It’s been decades since Peter Drucker observed that culture eats strategy for breakfast, and most business people accept that this is essentially true. A strong culture isn’t just necessary for the effective execution of a strategy - because it is essential to draw out the best ideas from your people, it is also usually necessary in order to come up with the best strategy in the first place. Corporate results appear to be bear this out.
Yet the preponderance of dysfunctional or even toxic cultures in workplaces across the country would seem to challenge the idea that leaders inspire better cultures as a consequence of this understanding.
Part of the problem is defining what a ‘better culture’ actually looks like. Culture isn’t easily quantifiable, which means it tends to fall on the wrong side of another aphorism usually, though incorrectly attributed to Drucker: to paraphrase, what doesn’t get measured doesn’t get done.
This of course doesn’t mean we can’t try to approximate the quality of a culture, and several attempts have been made to do so.
In a recent study conducted by Brands With Values, in conjunction with Oystercatchers and Management Today’s sister title Campaign, 283 people in the creative industries (127 of them owners, founders or directors) were asked about their values, the values they observed in their business and the values they desired to see.
Each respondent was presented with a wall of between 81 and 99 words, representing a spectrum of positive and negative values, from which they then made selections.
The healthiness of the culture was then determined in part by looking at what proportion of the ten values most selected were considered positive or negative and in part by looking at the divergence between the values individuals expressed and desired, and the values they actually experienced around them.

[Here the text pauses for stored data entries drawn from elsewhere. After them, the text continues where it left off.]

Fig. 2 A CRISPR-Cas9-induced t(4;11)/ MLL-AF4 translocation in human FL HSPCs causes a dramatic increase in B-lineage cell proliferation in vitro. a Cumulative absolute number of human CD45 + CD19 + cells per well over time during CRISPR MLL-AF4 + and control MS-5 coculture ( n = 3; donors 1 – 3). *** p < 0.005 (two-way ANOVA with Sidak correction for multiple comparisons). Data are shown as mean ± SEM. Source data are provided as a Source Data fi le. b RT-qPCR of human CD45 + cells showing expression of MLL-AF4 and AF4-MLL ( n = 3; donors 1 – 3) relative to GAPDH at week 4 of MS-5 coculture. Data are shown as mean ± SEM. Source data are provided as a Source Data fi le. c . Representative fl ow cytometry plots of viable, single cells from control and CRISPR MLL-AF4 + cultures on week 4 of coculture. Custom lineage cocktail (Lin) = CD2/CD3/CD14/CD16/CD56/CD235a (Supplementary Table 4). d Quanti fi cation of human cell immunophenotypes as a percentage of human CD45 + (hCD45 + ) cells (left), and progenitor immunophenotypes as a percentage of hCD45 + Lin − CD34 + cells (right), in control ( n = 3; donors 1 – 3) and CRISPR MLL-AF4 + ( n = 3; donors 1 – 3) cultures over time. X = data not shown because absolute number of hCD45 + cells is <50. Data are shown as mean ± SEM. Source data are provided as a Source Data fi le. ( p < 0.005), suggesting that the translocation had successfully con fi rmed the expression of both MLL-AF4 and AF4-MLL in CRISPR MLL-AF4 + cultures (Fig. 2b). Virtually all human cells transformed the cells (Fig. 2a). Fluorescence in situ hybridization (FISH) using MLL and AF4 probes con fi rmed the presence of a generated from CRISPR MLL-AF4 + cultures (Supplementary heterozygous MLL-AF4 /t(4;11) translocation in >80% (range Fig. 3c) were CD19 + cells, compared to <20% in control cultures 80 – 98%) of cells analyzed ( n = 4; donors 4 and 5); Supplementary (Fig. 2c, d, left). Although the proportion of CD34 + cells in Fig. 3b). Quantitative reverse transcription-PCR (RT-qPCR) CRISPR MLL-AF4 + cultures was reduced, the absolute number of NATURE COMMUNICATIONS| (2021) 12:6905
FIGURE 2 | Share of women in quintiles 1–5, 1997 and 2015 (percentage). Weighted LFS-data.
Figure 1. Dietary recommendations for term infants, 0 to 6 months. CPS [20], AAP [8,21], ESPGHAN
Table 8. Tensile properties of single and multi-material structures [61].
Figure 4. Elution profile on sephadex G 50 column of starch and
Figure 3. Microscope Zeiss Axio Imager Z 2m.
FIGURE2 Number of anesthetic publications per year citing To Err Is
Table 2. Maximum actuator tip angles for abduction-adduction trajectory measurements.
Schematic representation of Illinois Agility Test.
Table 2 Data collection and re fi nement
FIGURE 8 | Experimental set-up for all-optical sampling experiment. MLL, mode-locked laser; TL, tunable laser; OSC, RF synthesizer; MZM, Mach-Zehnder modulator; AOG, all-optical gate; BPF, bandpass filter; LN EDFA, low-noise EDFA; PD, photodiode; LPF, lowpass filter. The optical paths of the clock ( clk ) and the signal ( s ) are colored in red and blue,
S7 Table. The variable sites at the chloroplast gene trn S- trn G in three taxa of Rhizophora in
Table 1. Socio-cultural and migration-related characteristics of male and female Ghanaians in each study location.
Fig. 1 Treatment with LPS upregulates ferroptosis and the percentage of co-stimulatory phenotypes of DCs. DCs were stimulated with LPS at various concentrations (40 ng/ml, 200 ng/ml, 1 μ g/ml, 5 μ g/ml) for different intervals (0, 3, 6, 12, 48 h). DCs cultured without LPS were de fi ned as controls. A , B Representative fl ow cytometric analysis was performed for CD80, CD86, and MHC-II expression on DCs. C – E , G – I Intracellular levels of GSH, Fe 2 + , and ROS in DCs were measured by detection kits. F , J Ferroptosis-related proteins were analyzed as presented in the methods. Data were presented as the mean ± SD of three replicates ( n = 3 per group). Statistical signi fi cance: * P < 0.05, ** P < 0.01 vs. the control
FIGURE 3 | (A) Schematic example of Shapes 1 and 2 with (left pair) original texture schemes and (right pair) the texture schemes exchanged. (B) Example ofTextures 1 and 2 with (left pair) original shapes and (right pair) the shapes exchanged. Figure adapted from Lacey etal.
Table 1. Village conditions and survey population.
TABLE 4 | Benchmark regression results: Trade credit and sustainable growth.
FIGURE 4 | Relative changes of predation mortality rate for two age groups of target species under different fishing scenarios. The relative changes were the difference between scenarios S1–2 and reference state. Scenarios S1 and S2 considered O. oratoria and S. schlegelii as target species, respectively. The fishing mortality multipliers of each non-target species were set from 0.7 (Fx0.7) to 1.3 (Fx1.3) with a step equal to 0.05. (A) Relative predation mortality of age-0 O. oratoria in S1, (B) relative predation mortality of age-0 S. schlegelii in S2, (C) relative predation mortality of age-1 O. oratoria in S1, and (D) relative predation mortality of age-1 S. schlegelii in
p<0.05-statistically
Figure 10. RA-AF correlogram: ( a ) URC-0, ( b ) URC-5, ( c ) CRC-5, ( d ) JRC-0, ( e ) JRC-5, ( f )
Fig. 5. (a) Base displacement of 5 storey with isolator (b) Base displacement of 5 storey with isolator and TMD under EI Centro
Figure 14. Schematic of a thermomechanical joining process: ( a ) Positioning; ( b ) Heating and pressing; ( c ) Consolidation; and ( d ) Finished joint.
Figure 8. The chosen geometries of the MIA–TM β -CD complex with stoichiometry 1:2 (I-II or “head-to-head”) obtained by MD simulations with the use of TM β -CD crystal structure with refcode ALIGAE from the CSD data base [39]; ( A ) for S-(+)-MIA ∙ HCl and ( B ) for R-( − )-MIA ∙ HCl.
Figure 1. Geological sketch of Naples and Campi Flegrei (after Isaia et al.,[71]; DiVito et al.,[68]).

In essence, if the values you hold dear aren’t what you and especially others actually see, then there’s a problem with your culture.
In this particular study, the results were mixed. The most important values to leaders and directors were ‘honest’, ‘driven’ and ‘human’, speaking to a need for authenticity, while for junior staff they were ‘ambitious’, ‘friendly’ and ‘creative’.
Most interesting to us however is the fact that there was the least difference between the values professed by directors/owners and those they observed, while senior managers - i.e. the level below - were the most likely to observe negative values, specifically ‘short-term focus’ and ‘poor planning’, that were at odds with their personal values.
The implication is that leaders may not see the negativity that exists in their business and indeed, it may be possible that they are the source of some of that negativity, at least to the people who report directly into them.
It speaks to the essential problem that leaders have in larger or growing businesses - as the proportion of people they work with directly shrinks, so does their ability to know and influence the culture directly.
It is yet another reason that leaders should remember to leave the corner office and actually speak with people at all levels, as well as making themselves approachable.